Malfeasance

DEFINITION of 'Malfeasance'

Malfeasance is an act of outright sabotage in which one party to a contract commits an act that causes intentional damage. A party that incurs damages by malfeasance is entitled to settlement through a civil lawsuit. Proving malfeasance in a court of law is often difficult, as the true definition is rarely agreed upon.

BREAKING DOWN 'Malfeasance'

Corporate malfeasance describes major and minor crimes committed by officers of a company. Such crimes may involve committing intentional acts that harm the corporation or failure to perform duties and adhere to related laws. Corporate malfeasance can result in serious problems within an industry or a country’s economy. As the incidence of corporate malfeasance increases, countries pass more laws and take more preventative measures, minimizing the amount of crime taking place globally.

Examples of Malfeasance

In October 2001, Enron Corporation disclosed a quarterly loss of $618 million. Enron was hiding significant financial losses by utilizing creative accounting under the advice of its auditor, the Arthur Anderson firm. The firm was found guilty of shredding incriminating documents pertaining to its advisory and auditing of Enron. Issuing deceptive financials and conspiring to obstruct justice by hiding or destroying documents are serious crimes.

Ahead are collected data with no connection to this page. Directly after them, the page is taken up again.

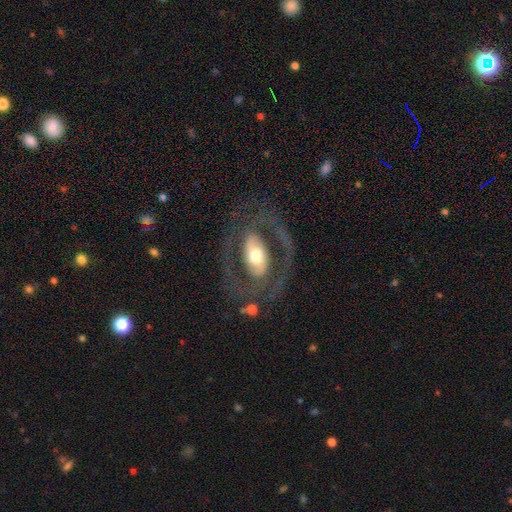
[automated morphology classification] smooth_or_featured: featured or disk (p=0.74) [alt: smooth p=0.20]
disk_edge_on: no (p=0.93) [alt: yes p=0.07]
bar: no (p=0.37) [alt: strong p=0.36]
has_spiral_arms: yes (p=0.61) [alt: no p=0.39]
bulge_size: moderate (p=0.62) [alt: large p=0.22]
merging: none (p=0.72) [alt: major disturbance p=0.14]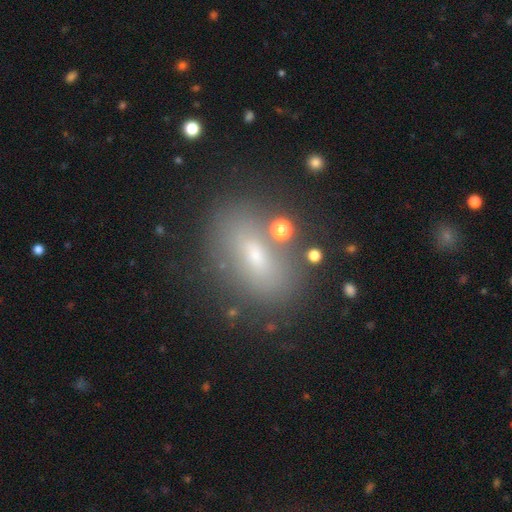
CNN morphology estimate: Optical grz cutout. It shows a smooth galaxy with no disk features (58%) that is in between round and cigar-shaped (80%). Merging: none (75%).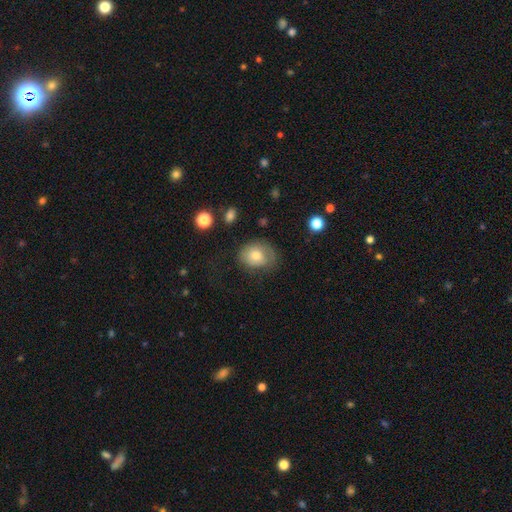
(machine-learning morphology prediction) smooth-or-featured: smooth: 69% | featured or disk: 22% | star or artifact: 9%
  how-rounded: in between: 51% | round: 48% | cigar-shaped: 1%
  merging: none: 55% | minor disturbance: 27% | major disturbance: 16% | merger: 2%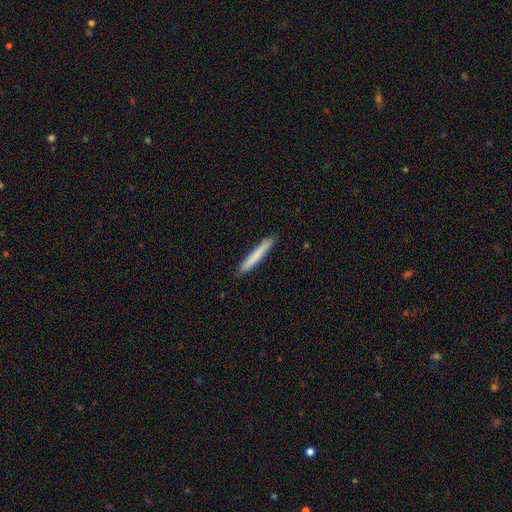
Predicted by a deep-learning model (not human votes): A smooth galaxy with no disk features (78%) that is cigar-shaped (96%).

Vote fractions:
- Smooth or featured? smooth: 78% / featured or disk: 16% / star or artifact: 6%
- How rounded? cigar-shaped: 96% / in between: 3% / round: 1%
- Merging? none: 91% / minor disturbance: 6% / major disturbance: 1% / merger: 1%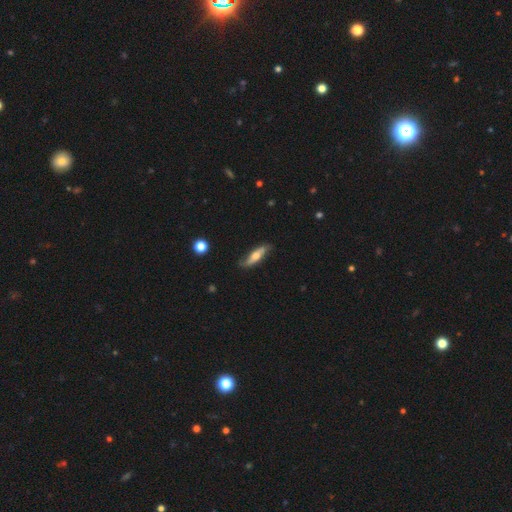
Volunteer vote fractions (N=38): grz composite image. It shows a smooth galaxy with no disk features (50%, tied with featured or disk) that is in between round and cigar-shaped (74%). Merging: none (74%).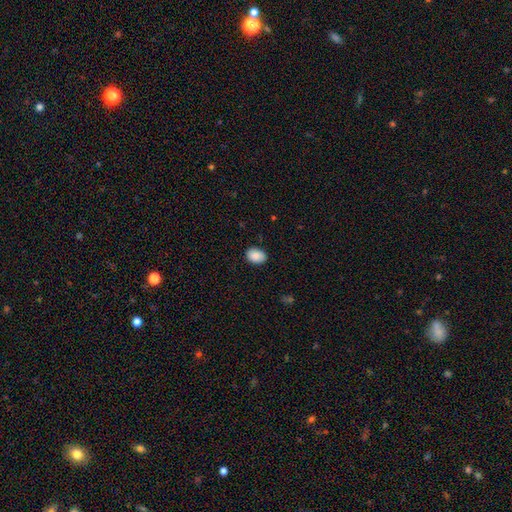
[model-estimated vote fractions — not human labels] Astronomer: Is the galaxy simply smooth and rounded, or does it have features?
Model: smooth — 89%.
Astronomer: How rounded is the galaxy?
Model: in between — 78%.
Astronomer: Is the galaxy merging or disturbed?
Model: none — 87%.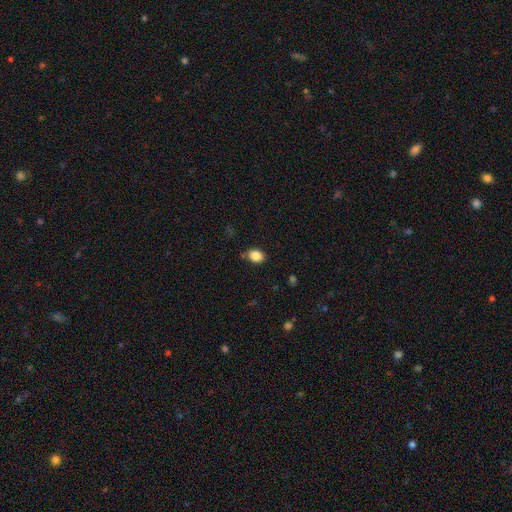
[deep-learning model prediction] Q: Smooth or featured?
A: smooth (86%); runner-up: star or artifact (9%)
Q: How rounded?
A: in between (65%); runner-up: round (34%)
Q: Merging?
A: none (81%); runner-up: minor disturbance (14%)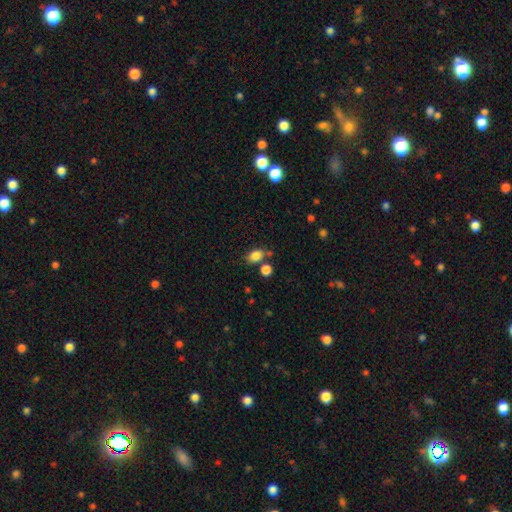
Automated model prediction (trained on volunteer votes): smooth_or_featured: smooth (p=0.83) [alt: star or artifact p=0.10]
how_rounded: in between (p=0.75) [alt: round p=0.23]
merging: none (p=0.63) [alt: merger p=0.17]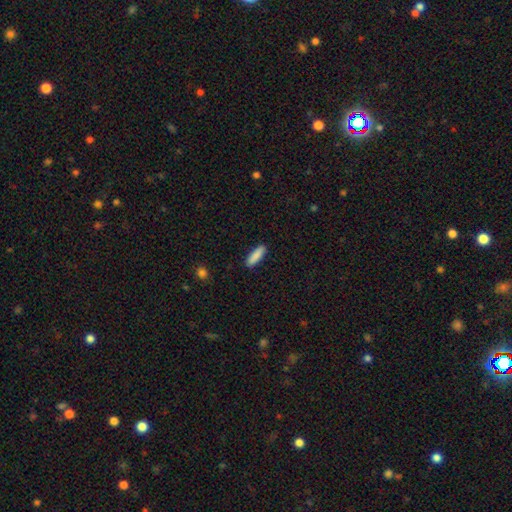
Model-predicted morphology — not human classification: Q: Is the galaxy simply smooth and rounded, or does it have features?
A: smooth — 89%.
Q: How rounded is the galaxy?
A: cigar-shaped — 62%.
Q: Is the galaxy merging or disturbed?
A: none — 90%.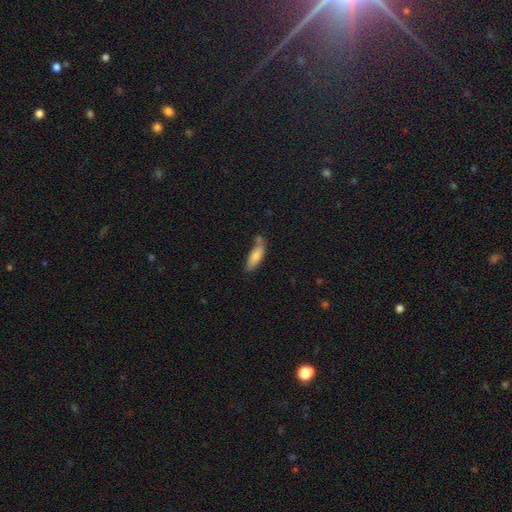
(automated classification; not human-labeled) This appears to be a smooth galaxy with no disk features (78%) that is in between round and cigar-shaped (55%). Merging: none (55%).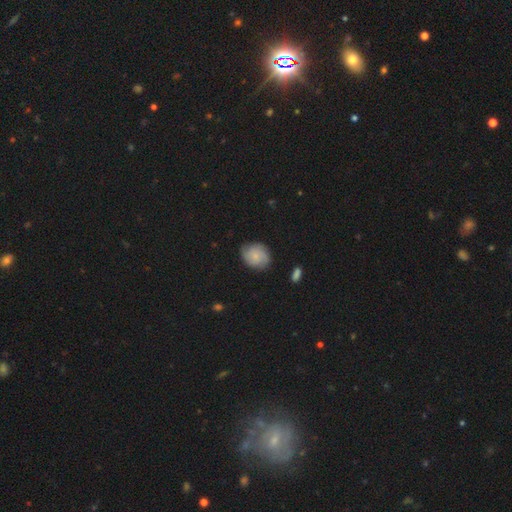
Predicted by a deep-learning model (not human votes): Q: Smooth or featured?
A: smooth (53%); runner-up: featured or disk (40%)
Q: How rounded?
A: round (66%); runner-up: in between (33%)
Q: Merging?
A: none (75%); runner-up: minor disturbance (19%)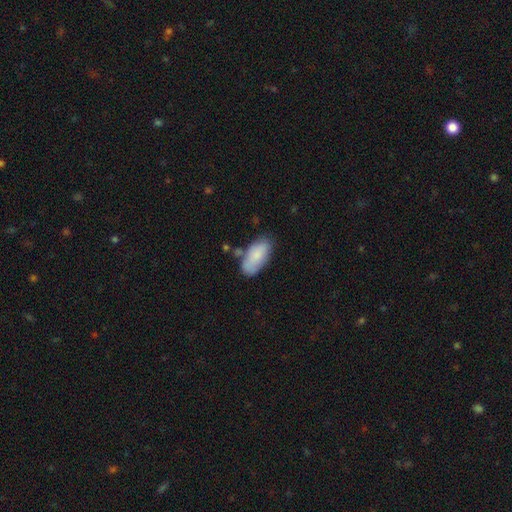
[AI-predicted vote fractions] The model was most divided on "merging": none: 58%, minor disturbance: 25%, merger: 11%, major disturbance: 7%. More confident: how rounded — in between (92%); smooth or featured — smooth (80%).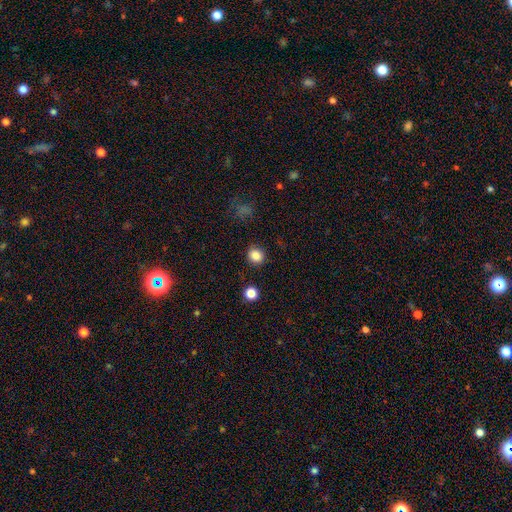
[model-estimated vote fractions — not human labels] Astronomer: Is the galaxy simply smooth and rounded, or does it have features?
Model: smooth — 85%.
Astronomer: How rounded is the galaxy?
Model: round — 83%.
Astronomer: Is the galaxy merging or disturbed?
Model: none — 88%.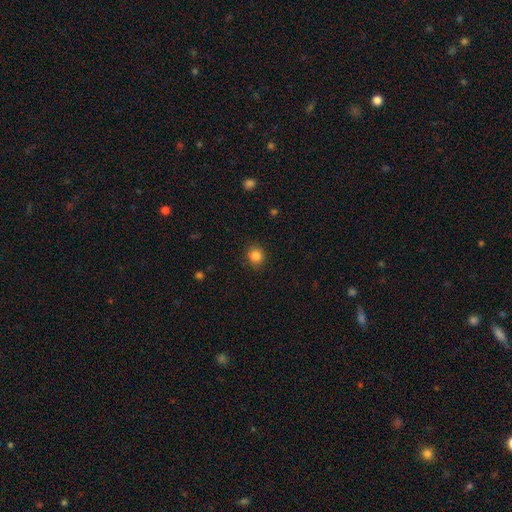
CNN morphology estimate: This is clearly a smooth galaxy (84%). How rounded: clearly round (83%). Merging: clearly none (89%).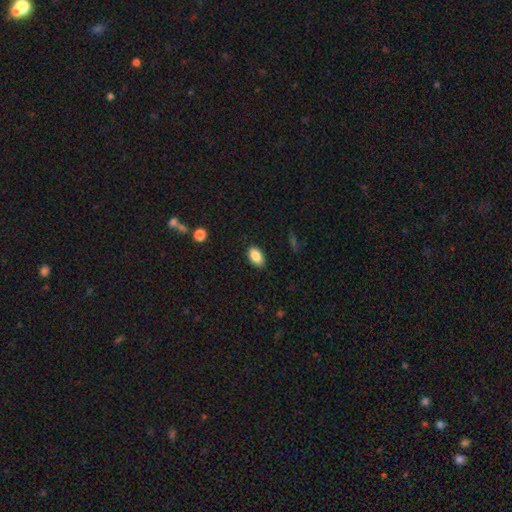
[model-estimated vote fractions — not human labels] smooth 88%, star or artifact 7%, featured or disk 5%. Down the decision tree: how rounded — in between (93%); merging — none (85%).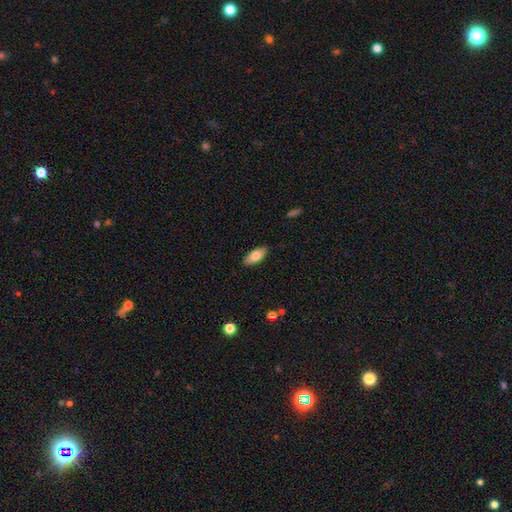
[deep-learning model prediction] Overall: smooth (76%). How rounded: in between (83%). Merging: none (88%).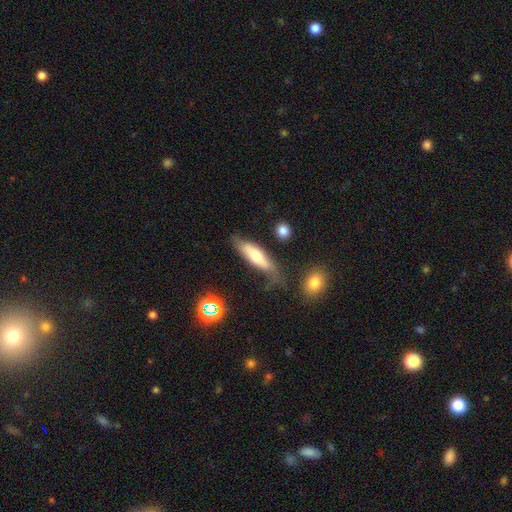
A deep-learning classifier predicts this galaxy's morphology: Q: Smooth or featured?
A: smooth (58%); runner-up: featured or disk (35%)
Q: How rounded?
A: cigar-shaped (55%); runner-up: in between (43%)
Q: Merging?
A: none (45%); runner-up: minor disturbance (31%)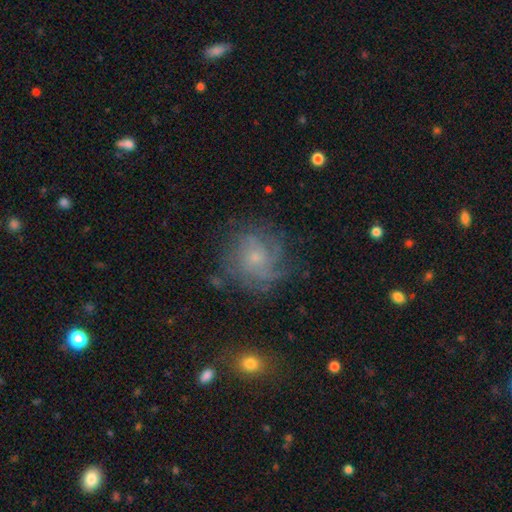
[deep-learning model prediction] smooth_or_featured: featured or disk (p=0.65) [alt: smooth p=0.23]
disk_edge_on: no (p=0.97) [alt: yes p=0.03]
bar: no (p=0.78) [alt: weak p=0.20]
has_spiral_arms: yes (p=0.89) [alt: no p=0.11]
spiral_winding: tight (p=0.49) [alt: medium p=0.35]
spiral_arm_count: can't tell (p=0.43) [alt: 3 p=0.19]
bulge_size: small (p=0.71) [alt: moderate p=0.20]
merging: none (p=0.68) [alt: minor disturbance p=0.18]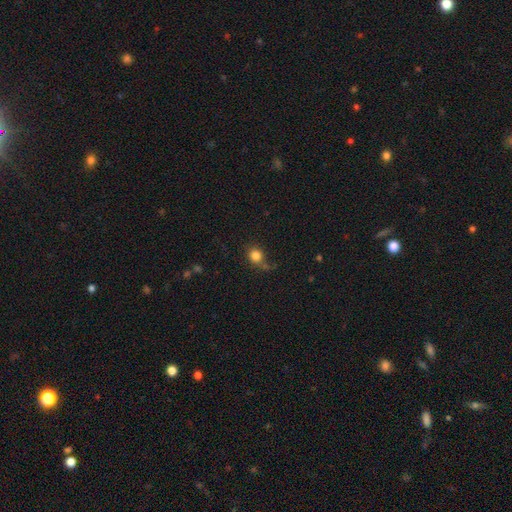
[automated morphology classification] This is clearly a smooth galaxy (81%). How rounded: likely round (80%). Merging: possibly none (58%).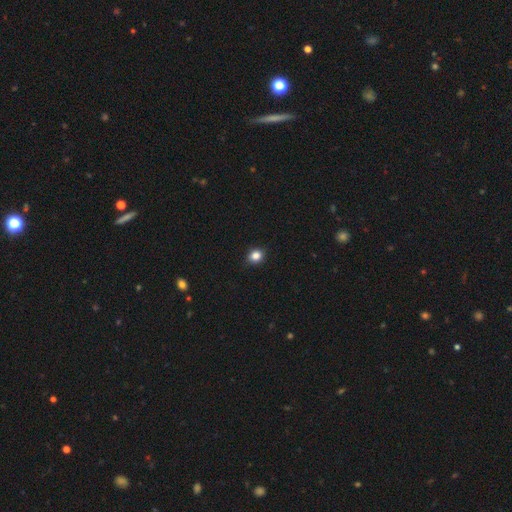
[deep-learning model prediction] Smooth or featured? Predicted: smooth (p=0.85). How rounded? Predicted: round (p=0.67). Merging? Predicted: none (p=0.90).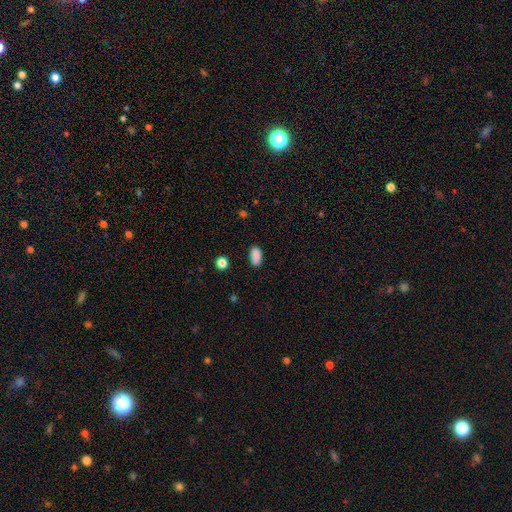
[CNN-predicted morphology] Q: Smooth or featured?
A: smooth (87%); runner-up: star or artifact (8%)
Q: How rounded?
A: in between (91%); runner-up: cigar-shaped (5%)
Q: Merging?
A: none (82%); runner-up: minor disturbance (13%)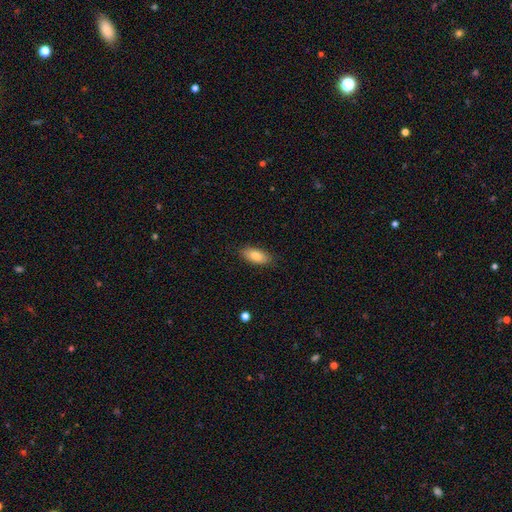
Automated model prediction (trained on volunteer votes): A smooth galaxy with no disk features (82%) that is in between round and cigar-shaped (86%). Merging: none (86%).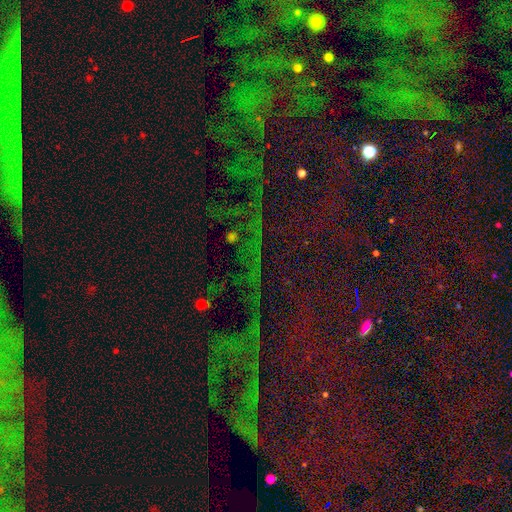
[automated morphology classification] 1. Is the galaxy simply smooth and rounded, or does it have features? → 81% star or artifact, 11% smooth, 9% featured or disk.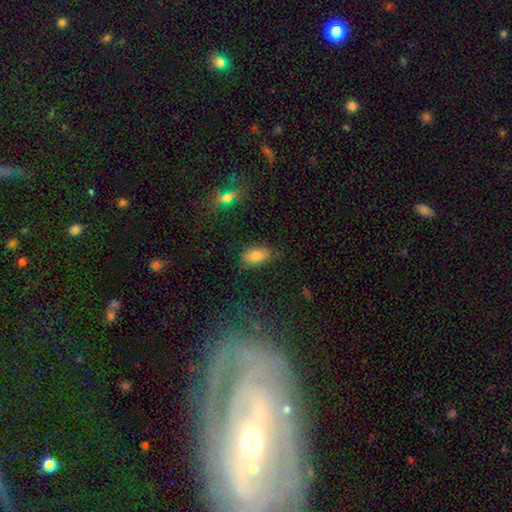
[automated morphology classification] A smooth galaxy with no disk features (81%) that is in between round and cigar-shaped (92%). Merging: none (78%).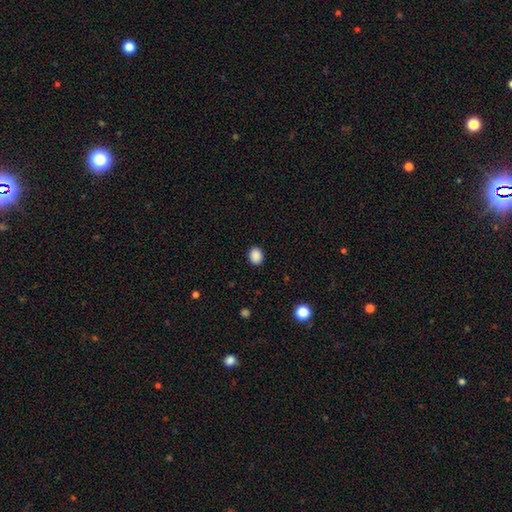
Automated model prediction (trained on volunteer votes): The model was most divided on "how rounded": in between: 54%, round: 45%, cigar-shaped: 1%. More confident: merging — none (90%); smooth or featured — smooth (89%).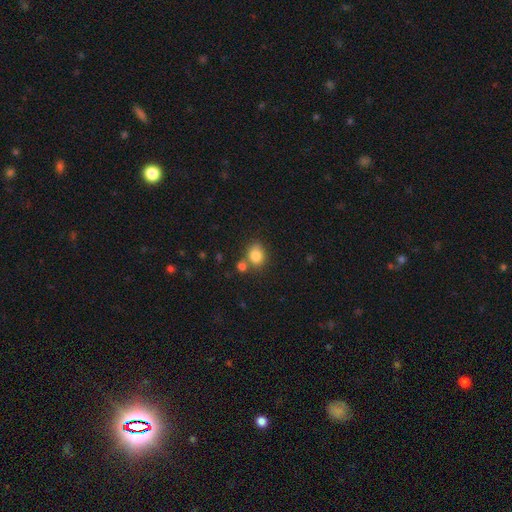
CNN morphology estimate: Overall: smooth (83%). How rounded: round (60%; in between 39%). Merging: none (62%).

Seeing the financial challenges Enron was having, executives promoted company stock to employees and public investors as having a strong financial outlook. As stock reached high prices, executives sold their shares. Then-president Jeffry Skilling sold $47 million of his Enron stock with complete knowledge of the impending financial catastrophe to avoid losing millions of dollars when the stock price plummeted. Lying about a company’s financial condition with intent to profit from a sale of stock is securities fraud.

In 2002, Tyco’s chief executive officer (CEO) and chief financial officer (CFO) were charged with funding their lavish lifestyles through corporate embezzlement. The executives used company funds when purchasing luxury homes, lavish vacations and expensive jewelry, defrauding shareholders out of millions of dollars.

In 2008, Bernie Madoff defrauded investors out of billions of dollars through the investment company he set up as a Ponzi scheme. His firm operated for decades and pulled in money from sophisticated international investors. Madoff’s case is considered the greatest case of corporate malfeasance in the United States.

In April 2010, the U.S. Securities and Exchange Commission (SEC) charged Goldman Sachs Group with securities fraud for failing to disclose that hedge fund investor John Paulson chose the bonds backing a collateralized debt obligation (CDO) Goldman sold to its clients. Paulson chose the CDO because he believed the bonds would default and wanted to aggressively short them by purchasing credit default swaps for himself. The creation and sale of synthetic CDOs made the financial crisis worse than it might have been, multiplying investors’ losses by providing more securities against which to bet. Paulson was paid $1 billion for his swaps while investors lost $1 billion with the CDO.